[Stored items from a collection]

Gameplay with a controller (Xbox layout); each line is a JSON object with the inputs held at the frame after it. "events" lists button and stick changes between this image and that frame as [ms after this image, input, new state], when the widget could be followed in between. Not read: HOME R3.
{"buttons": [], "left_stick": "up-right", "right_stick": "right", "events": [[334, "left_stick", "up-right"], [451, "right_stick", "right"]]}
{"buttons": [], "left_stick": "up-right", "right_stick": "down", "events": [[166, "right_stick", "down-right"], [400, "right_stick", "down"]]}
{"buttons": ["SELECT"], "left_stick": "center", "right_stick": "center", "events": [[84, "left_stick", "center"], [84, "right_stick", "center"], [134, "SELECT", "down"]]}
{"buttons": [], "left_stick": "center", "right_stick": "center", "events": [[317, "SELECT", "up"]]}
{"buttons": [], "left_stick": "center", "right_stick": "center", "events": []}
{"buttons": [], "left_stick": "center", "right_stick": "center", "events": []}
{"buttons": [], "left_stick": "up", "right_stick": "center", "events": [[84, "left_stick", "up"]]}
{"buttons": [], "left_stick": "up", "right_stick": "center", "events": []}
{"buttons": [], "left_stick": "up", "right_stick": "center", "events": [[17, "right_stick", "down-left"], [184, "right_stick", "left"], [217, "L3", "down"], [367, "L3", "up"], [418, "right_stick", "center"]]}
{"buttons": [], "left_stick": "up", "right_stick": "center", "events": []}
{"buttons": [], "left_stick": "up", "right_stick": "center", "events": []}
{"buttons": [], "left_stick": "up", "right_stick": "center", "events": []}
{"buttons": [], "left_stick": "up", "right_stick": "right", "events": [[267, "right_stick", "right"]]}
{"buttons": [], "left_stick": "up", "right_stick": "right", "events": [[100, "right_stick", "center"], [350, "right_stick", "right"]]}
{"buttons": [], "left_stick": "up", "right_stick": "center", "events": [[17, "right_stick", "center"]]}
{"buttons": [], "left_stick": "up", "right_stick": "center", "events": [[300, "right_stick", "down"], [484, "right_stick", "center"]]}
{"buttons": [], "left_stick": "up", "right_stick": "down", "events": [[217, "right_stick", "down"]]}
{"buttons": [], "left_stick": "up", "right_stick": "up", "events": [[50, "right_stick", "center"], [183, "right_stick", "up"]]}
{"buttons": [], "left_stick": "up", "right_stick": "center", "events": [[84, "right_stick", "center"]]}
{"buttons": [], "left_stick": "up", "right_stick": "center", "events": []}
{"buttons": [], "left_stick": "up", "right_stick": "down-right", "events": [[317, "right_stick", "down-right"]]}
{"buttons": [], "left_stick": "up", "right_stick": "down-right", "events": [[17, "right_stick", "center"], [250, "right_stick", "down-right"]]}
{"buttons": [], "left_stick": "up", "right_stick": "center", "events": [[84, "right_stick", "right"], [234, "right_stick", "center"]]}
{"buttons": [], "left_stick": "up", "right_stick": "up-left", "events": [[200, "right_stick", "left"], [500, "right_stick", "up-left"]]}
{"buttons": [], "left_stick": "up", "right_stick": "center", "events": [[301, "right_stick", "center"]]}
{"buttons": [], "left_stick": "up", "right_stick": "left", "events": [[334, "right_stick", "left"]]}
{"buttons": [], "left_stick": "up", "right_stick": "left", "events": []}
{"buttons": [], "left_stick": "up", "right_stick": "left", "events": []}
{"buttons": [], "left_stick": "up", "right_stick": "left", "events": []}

### [INSTRUCTIONS FOR THE TASK]
Repeat every record above precisely.

### [TASK RESPONSE]
Gameplay with a controller (Xbox layout); each line is a JSON object with the inputs held at the frame after it. "events" lists button and stick changes between this image and that frame as [ms after this image, input, new state], when the widget could be followed in between. Not read: HOME R3.
{"buttons": [], "left_stick": "up-right", "right_stick": "right", "events": [[334, "left_stick", "up-right"], [451, "right_stick", "right"]]}
{"buttons": [], "left_stick": "up-right", "right_stick": "down", "events": [[166, "right_stick", "down-right"], [400, "right_stick", "down"]]}
{"buttons": ["SELECT"], "left_stick": "center", "right_stick": "center", "events": [[84, "left_stick", "center"], [84, "right_stick", "center"], [134, "SELECT", "down"]]}
{"buttons": [], "left_stick": "center", "right_stick": "center", "events": [[317, "SELECT", "up"]]}
{"buttons": [], "left_stick": "center", "right_stick": "center", "events": []}
{"buttons": [], "left_stick": "center", "right_stick": "center", "events": []}
{"buttons": [], "left_stick": "up", "right_stick": "center", "events": [[84, "left_stick", "up"]]}
{"buttons": [], "left_stick": "up", "right_stick": "center", "events": []}
{"buttons": [], "left_stick": "up", "right_stick": "center", "events": [[17, "right_stick", "down-left"], [184, "right_stick", "left"], [217, "L3", "down"], [367, "L3", "up"], [418, "right_stick", "center"]]}
{"buttons": [], "left_stick": "up", "right_stick": "center", "events": []}
{"buttons": [], "left_stick": "up", "right_stick": "center", "events": []}
{"buttons": [], "left_stick": "up", "right_stick": "center", "events": []}
{"buttons": [], "left_stick": "up", "right_stick": "right", "events": [[267, "right_stick", "right"]]}
{"buttons": [], "left_stick": "up", "right_stick": "right", "events": [[100, "right_stick", "center"], [350, "right_stick", "right"]]}
{"buttons": [], "left_stick": "up", "right_stick": "center", "events": [[17, "right_stick", "center"]]}
{"buttons": [], "left_stick": "up", "right_stick": "center", "events": [[300, "right_stick", "down"], [484, "right_stick", "center"]]}
{"buttons": [], "left_stick": "up", "right_stick": "down", "events": [[217, "right_stick", "down"]]}
{"buttons": [], "left_stick": "up", "right_stick": "up", "events": [[50, "right_stick", "center"], [183, "right_stick", "up"]]}
{"buttons": [], "left_stick": "up", "right_stick": "center", "events": [[84, "right_stick", "center"]]}
{"buttons": [], "left_stick": "up", "right_stick": "center", "events": []}
{"buttons": [], "left_stick": "up", "right_stick": "down-right", "events": [[317, "right_stick", "down-right"]]}
{"buttons": [], "left_stick": "up", "right_stick": "down-right", "events": [[17, "right_stick", "center"], [250, "right_stick", "down-right"]]}
{"buttons": [], "left_stick": "up", "right_stick": "center", "events": [[84, "right_stick", "right"], [234, "right_stick", "center"]]}
{"buttons": [], "left_stick": "up", "right_stick": "up-left", "events": [[200, "right_stick", "left"], [500, "right_stick", "up-left"]]}
{"buttons": [], "left_stick": "up", "right_stick": "center", "events": [[301, "right_stick", "center"]]}
{"buttons": [], "left_stick": "up", "right_stick": "left", "events": [[334, "right_stick", "left"]]}
{"buttons": [], "left_stick": "up", "right_stick": "left", "events": []}
{"buttons": [], "left_stick": "up", "right_stick": "left", "events": []}
{"buttons": [], "left_stick": "up", "right_stick": "left", "events": []}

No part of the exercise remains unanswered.